Release Date: January 28, 2014
Publisher: Random House | Crown
Pages: 304 pages
Source & Format: Library; Hardcover
Amazon | Goodreads
Summary (from Goodreads)
Rosetta doesn't want her new husband Jeremiah to enlist, but he joins up, hoping to make enough money that they'll be able to afford their own farm someday. Though she's always worked by her father's side as the son he never had, now that Rosetta is a wife she's told her place is inside with the other women. But Rosetta decides her true place is with Jeremiah, no matter what that means, and to be with him she cuts off her hair, hems an old pair of his pants, and signs up as a Union soldier.

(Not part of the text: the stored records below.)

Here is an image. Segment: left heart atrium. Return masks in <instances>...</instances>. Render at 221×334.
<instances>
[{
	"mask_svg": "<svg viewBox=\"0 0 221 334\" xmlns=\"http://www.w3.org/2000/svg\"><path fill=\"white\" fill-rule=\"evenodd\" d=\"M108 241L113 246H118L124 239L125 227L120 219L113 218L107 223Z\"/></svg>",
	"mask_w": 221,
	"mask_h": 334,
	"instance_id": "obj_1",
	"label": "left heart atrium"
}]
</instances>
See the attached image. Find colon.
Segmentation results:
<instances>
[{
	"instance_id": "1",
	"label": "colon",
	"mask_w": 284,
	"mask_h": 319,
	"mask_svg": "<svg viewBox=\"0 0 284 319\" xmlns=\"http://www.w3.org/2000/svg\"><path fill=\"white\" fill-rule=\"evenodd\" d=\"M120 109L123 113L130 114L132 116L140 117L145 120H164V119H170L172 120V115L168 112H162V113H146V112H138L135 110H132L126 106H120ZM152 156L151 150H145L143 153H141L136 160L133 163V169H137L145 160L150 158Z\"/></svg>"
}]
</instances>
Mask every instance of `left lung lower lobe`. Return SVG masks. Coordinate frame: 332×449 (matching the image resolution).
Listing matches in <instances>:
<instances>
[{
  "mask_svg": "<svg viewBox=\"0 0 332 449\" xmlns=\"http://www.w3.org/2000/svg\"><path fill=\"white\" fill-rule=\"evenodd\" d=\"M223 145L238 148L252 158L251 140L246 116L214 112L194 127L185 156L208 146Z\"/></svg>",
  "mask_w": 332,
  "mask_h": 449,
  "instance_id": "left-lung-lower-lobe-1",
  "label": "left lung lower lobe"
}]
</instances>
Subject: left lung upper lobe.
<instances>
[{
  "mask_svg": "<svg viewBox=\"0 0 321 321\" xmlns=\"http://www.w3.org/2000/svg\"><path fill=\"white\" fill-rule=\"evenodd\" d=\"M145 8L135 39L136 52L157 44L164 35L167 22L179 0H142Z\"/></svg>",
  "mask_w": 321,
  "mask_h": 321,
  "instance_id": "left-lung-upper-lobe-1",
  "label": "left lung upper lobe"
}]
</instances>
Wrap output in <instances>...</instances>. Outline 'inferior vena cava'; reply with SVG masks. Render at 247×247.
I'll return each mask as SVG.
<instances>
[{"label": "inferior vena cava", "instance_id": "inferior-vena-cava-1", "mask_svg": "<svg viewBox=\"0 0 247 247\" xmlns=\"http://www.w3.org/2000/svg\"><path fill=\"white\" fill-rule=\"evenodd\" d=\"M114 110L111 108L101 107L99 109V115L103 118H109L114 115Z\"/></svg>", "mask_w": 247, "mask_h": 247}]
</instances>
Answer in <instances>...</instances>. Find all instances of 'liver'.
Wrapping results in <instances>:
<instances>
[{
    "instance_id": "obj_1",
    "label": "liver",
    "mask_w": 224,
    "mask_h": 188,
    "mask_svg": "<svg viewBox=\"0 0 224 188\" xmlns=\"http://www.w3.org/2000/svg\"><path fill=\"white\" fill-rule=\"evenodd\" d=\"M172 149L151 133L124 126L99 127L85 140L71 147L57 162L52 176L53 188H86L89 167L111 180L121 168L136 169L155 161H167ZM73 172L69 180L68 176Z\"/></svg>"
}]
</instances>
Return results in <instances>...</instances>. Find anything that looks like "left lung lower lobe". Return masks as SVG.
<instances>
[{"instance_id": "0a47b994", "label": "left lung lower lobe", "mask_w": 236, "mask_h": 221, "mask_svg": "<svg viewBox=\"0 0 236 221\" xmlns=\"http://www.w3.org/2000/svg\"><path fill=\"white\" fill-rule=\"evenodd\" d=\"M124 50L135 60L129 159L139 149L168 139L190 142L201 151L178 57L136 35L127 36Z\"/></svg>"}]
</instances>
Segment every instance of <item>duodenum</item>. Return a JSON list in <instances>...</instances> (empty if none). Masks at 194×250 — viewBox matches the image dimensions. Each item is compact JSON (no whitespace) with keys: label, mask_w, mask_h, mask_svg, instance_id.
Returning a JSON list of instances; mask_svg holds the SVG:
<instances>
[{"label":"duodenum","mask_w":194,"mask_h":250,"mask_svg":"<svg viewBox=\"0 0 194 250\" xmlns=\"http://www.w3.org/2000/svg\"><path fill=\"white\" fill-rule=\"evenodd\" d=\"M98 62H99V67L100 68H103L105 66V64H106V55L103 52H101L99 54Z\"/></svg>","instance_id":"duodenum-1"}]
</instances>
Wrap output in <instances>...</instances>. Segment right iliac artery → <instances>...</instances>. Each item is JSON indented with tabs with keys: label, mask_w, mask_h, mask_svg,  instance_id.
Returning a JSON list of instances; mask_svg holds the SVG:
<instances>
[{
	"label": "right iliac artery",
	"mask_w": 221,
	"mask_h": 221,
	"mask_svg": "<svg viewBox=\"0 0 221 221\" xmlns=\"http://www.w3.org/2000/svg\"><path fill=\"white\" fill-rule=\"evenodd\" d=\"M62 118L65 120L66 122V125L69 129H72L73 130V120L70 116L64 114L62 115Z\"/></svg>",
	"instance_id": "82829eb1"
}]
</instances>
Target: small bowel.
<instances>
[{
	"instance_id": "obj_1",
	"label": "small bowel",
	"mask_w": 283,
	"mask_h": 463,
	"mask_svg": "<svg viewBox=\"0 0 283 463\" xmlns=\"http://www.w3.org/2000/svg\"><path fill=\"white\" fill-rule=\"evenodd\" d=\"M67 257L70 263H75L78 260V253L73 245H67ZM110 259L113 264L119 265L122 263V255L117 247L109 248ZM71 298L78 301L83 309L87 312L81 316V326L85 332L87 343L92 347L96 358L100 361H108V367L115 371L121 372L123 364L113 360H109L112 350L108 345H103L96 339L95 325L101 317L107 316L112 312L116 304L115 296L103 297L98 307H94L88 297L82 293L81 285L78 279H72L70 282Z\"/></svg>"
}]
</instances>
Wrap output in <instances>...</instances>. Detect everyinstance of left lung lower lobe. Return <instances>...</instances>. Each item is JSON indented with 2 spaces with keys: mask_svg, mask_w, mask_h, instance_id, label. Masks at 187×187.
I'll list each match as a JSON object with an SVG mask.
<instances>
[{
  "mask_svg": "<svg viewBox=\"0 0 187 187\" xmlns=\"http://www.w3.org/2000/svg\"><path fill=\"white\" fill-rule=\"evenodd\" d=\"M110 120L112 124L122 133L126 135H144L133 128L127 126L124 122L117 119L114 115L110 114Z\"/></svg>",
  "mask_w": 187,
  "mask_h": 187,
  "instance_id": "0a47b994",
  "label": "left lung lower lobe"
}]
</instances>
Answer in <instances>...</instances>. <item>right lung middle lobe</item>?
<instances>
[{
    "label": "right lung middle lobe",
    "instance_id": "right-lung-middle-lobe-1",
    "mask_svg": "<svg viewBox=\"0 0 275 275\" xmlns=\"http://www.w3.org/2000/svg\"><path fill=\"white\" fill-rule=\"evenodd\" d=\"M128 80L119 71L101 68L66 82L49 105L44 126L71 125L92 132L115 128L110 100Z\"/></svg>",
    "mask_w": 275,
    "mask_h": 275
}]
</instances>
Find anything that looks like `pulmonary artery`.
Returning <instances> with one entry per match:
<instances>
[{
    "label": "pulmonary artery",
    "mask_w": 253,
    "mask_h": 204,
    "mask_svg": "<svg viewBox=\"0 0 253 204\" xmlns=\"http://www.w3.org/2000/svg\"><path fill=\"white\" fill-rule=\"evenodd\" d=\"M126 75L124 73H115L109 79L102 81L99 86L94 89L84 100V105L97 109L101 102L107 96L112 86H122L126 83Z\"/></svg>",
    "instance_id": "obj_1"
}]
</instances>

With the army desperate for recruits, Rosetta has no trouble volunteering, although she faces an incredulous husband. She drills with the men, proves she can be as good a soldier as anyone, and deals with the tension as her husband comes to grips with having a fighting wife. Rosetta's strong will clashes with Jeremiah's while their marriage is tested by broken conventions, constant danger, and war, and she fears discovery of her secret even as they fight for their future, and for their lives. Inspired by more than 250 documented accounts of the women who fought in the Civil War while disguised as men, I Shall Be Near to You is the intimate story, in Rosetta's powerful and gorgeous voice, of the drama of marriage, one woman's amazing exploits, and the tender love story that can unfold when two partners face life's challenges side by side.
Thoughts on I Shall Be Near to You
I can't remember where I first spotted this book, but I was immediately intrigued. As a lover of historical fiction, there are certain time periods that can automatically add a book to my wishlist. And the Civil War is one of those settings! I mentioned I Shall Be Near to You to Cass, and she ended up reading it before me. She adored it and was so persistent about telling me that I needed to move it up on my TBR.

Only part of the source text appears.